ASSIGNMENT A:
Do these statements agree with the Windows node pool text? Answer yes or no for each, quoting the deciding words from the text. (i) A Windows node pool supports the Terway network plug-in. (ii) By default, a cluster can contain at most 100 nodes. (iii) An existing ECS instance can be added to a node pool even if it cannot access the Internet.
ASSIGNMENT B:
In the Windows node pool text, what must the specifications of ECS instances used to deploy a Windows node pool exceed?
ASSIGNMENT C:
Write the next part of the Windows node pool text, picking up after its last sentence.

SUPPLIED TEXT:
BEGIN

Container Service for Kubernetes (ACK) allows you to use a node pool to manage multiple nodes in a cluster as a group. For example, you can centrally manage the labels and taints of the nodes in a node pool. This topic describes how to create a node pool that consists of Windows nodes in the ACK console.

Prerequisites

Usage notes

  • A Windows node pool supports only the Flannel network plug-in and does not support Terway.

  • By default, a cluster can contain at most 100 nodes. To increase the quota,Submit a ticket.
  • When you add an existing Elastic Compute Service (ECS) instance to a node pool, make sure that the ECS instance is associated with an elastic IP address (EIP) or a NAT gateway is configured for the virtual private cloud (VPC) where the ECS instance is deployed. In addition, make sure that the ECS instance can access the Internet. Otherwise, you cannot add the ECS instance to the node pool.

  • Windows node pools support Windows Server 2019, Windows Server Core, versions 1909 and 2004.
    Note You can select Windows Server 2019 and Windows Server Core, version 2004 in the ACK console. If you want to use Windows Server Core, version 1909, select the latest image ID based on the release notes for ECS public images to create a node pool. For more information, see Release notes.
  • The specifications of ECS instances used to deploy a Windows node pool must be higher than 4 vCPUs and 8 GB of memory.

END

SUPPLIED RECORDS:
BEGIN

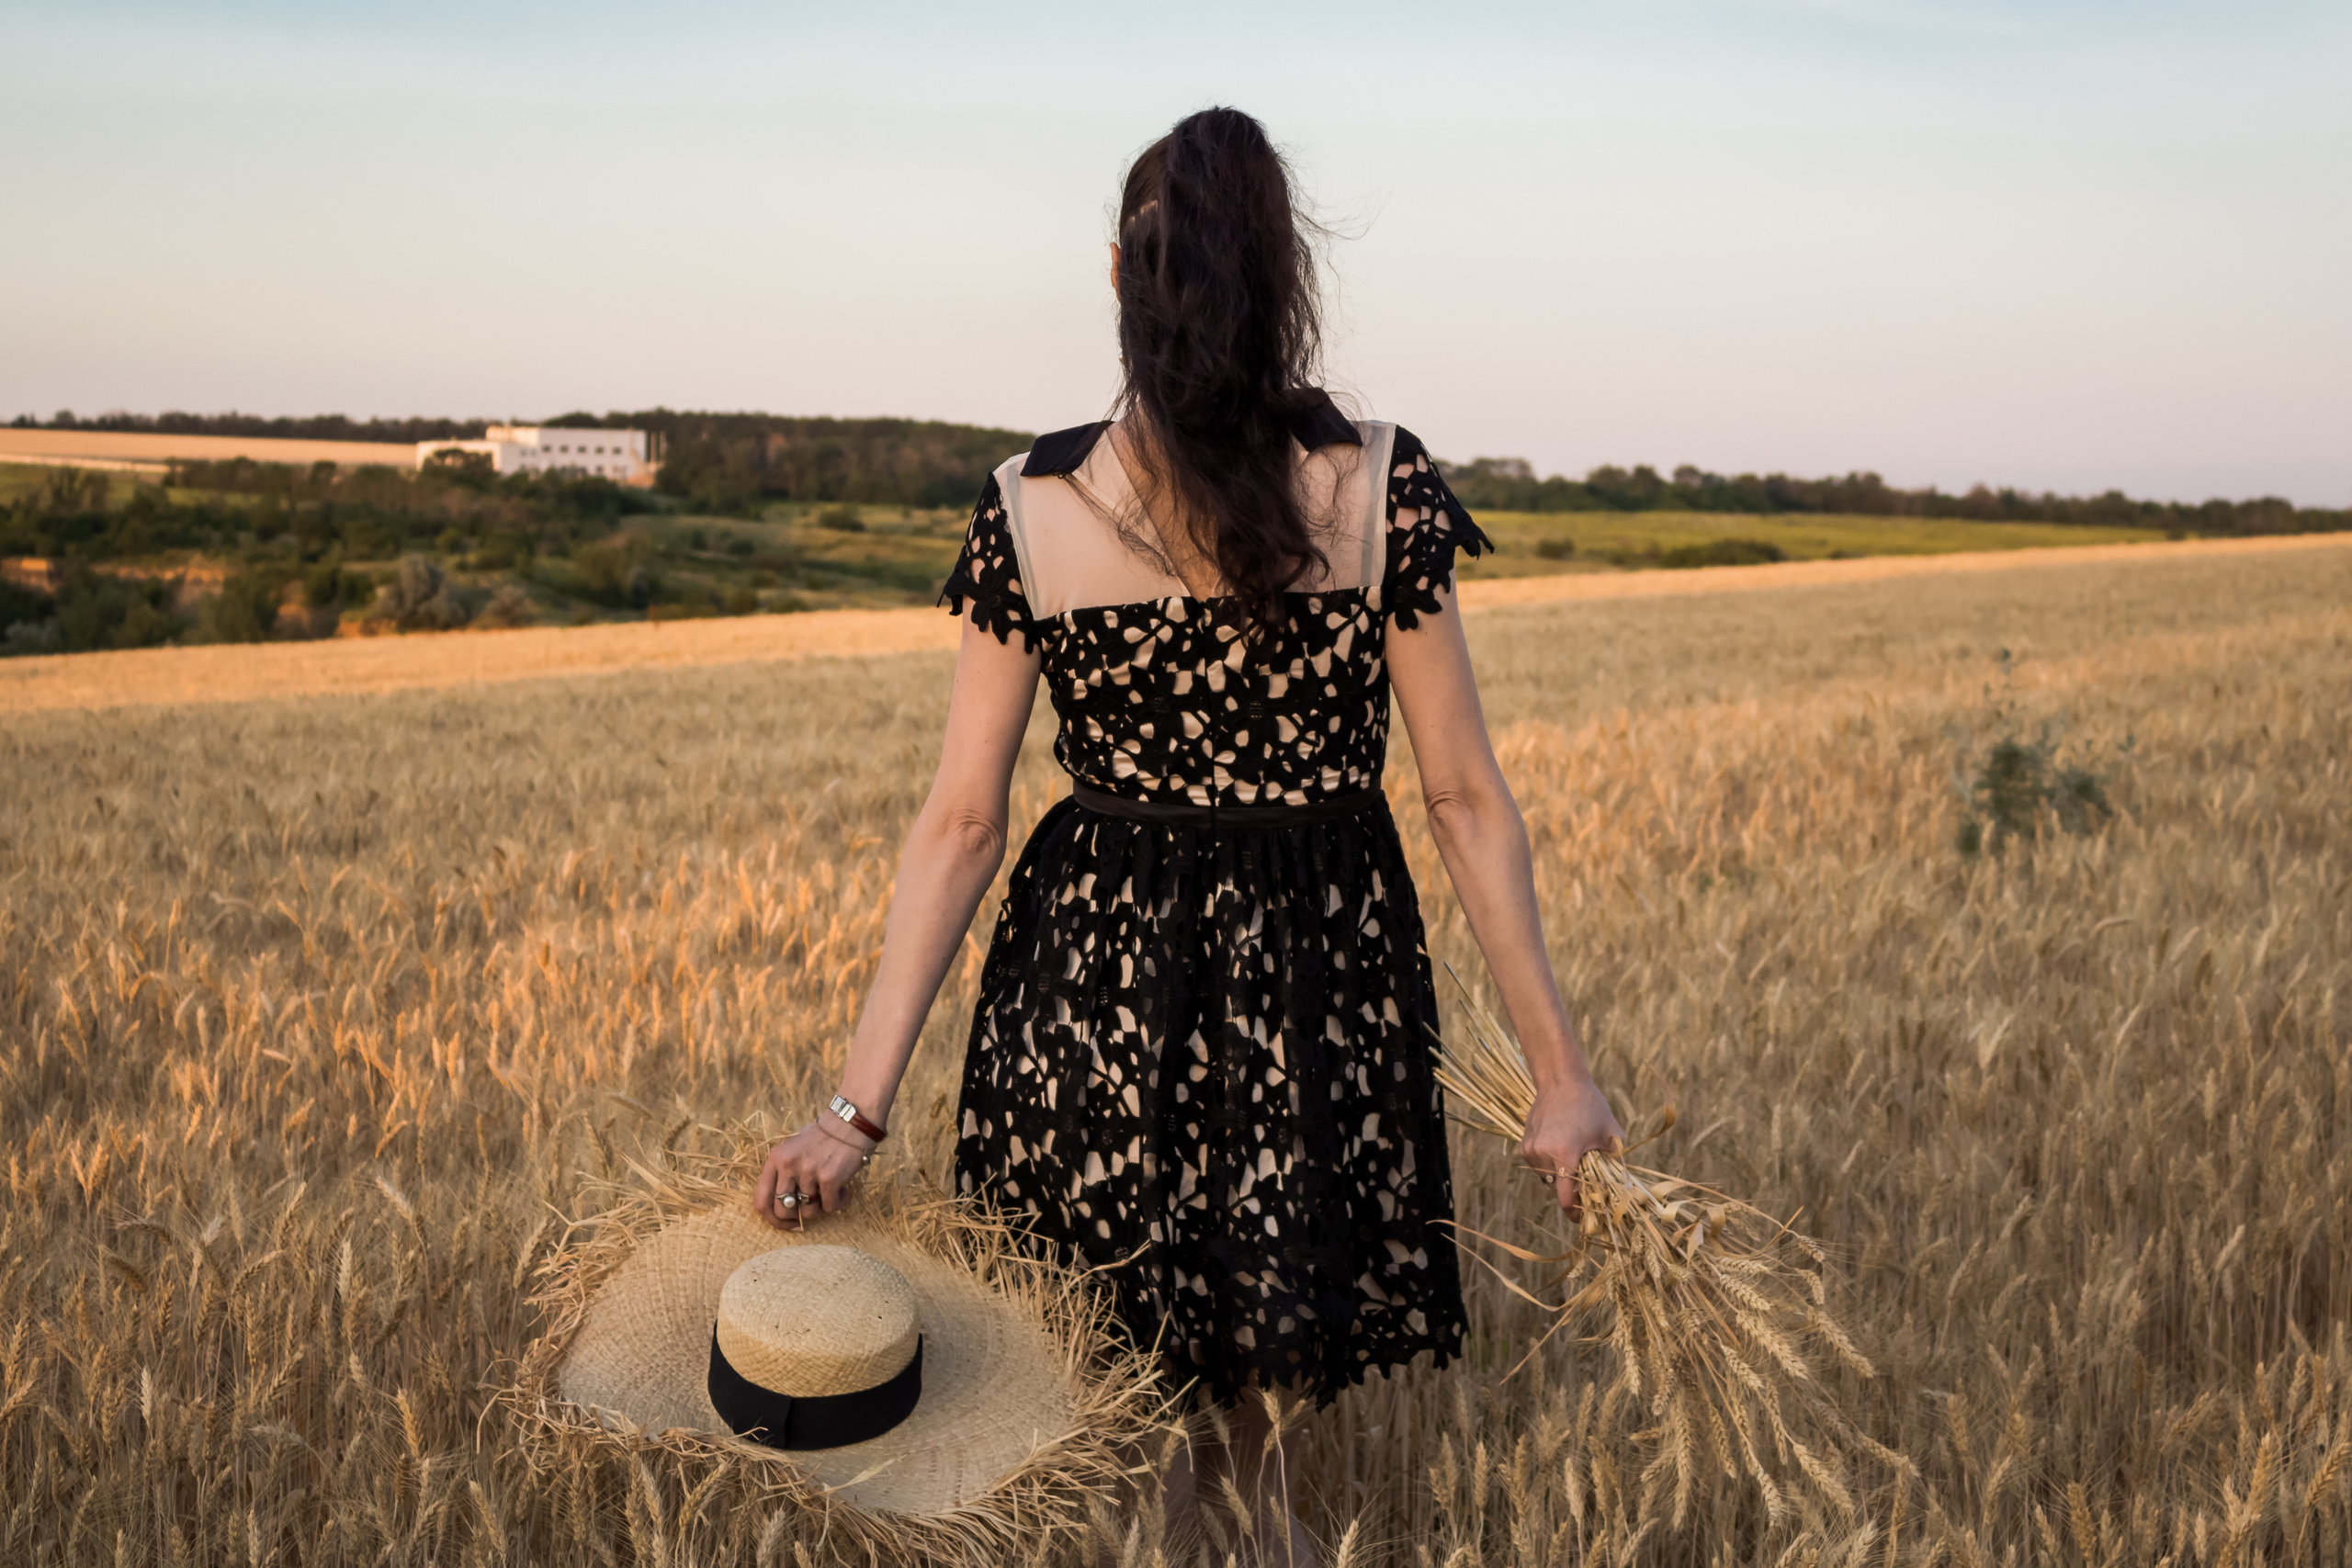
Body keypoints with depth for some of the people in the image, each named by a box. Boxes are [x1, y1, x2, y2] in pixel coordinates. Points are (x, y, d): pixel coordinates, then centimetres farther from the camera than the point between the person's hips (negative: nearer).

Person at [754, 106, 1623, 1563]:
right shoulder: (1383, 484, -9)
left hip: (1095, 984, 0)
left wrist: (861, 1106, -4)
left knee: (1130, 1385, 23)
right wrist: (1559, 1065, 0)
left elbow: (960, 827, -9)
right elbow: (1468, 801, -7)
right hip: (1321, 983, 0)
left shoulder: (1029, 505, -7)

END

ANSWER SECTION A:
(i) No: "supports only the Flannel network plug-in and does not support Terway."
(ii) Yes: "By default, a cluster can contain at most 100 nodes."
(iii) No: "make sure that the ECS instance can access the Internet. Otherwise, you cannot add the ECS instance to the node pool."

ANSWER SECTION B:
They must be higher than 4 vCPUs and 8 GB of memory.

ANSWER SECTION C:
    • If the memory usage of Windows containers exceeds the limit, the Out of Memory (OOM) Killer is not executed. Starting from May 2021, when a newly added Windows node in an ACK cluster that uses Kubernetes 1.16 or later is started, the node reserves the following resources: 1.5 vCPUs, 2.5 GB RAM, and 3 GB of disk space. These resources are reserved to ensure that the Windows operating system, kubelet, and container runtime can run as normal.
      Note ACK reserves resources in case the Windows workloads overwhelm and then crash the Windows nodes. However, when a memory leak occurs in a Windows container, the Windows node that hosts the container may crash.
    • Windows containers have a small footprint. For more information, see Memory requirements of Windows containers.

Procedure

  1. Log on to the ACK console.
  2. In the left-side navigation pane of the ACK console, click Clusters.
  3. On the Clusters page, find the cluster that you want to manage and click the name of the cluster or click Details in the Actions column. The details page of the cluster appears.
  4. In the left-side navigation pane of the details page, choose Nodes > Node Pools.
  5. In the upper-right corner of the Node Pools page, click Create Node Pool.
    In the upper-right corner of the Node Pools page, you can also click Create Managed Node Pool to create a managed node pool, or click Configure Auto Scaling to create an auto-scaling node pool.
  6. In the Create Node Pool dialog box, configure the node pool.
    For more information, see Create a managed Kubernetes cluster. The following list describes some of the parameters:
    • Quantity: Specify the initial number of nodes in the node pool. If you do not want to add nodes to the pool, set this parameter to 0.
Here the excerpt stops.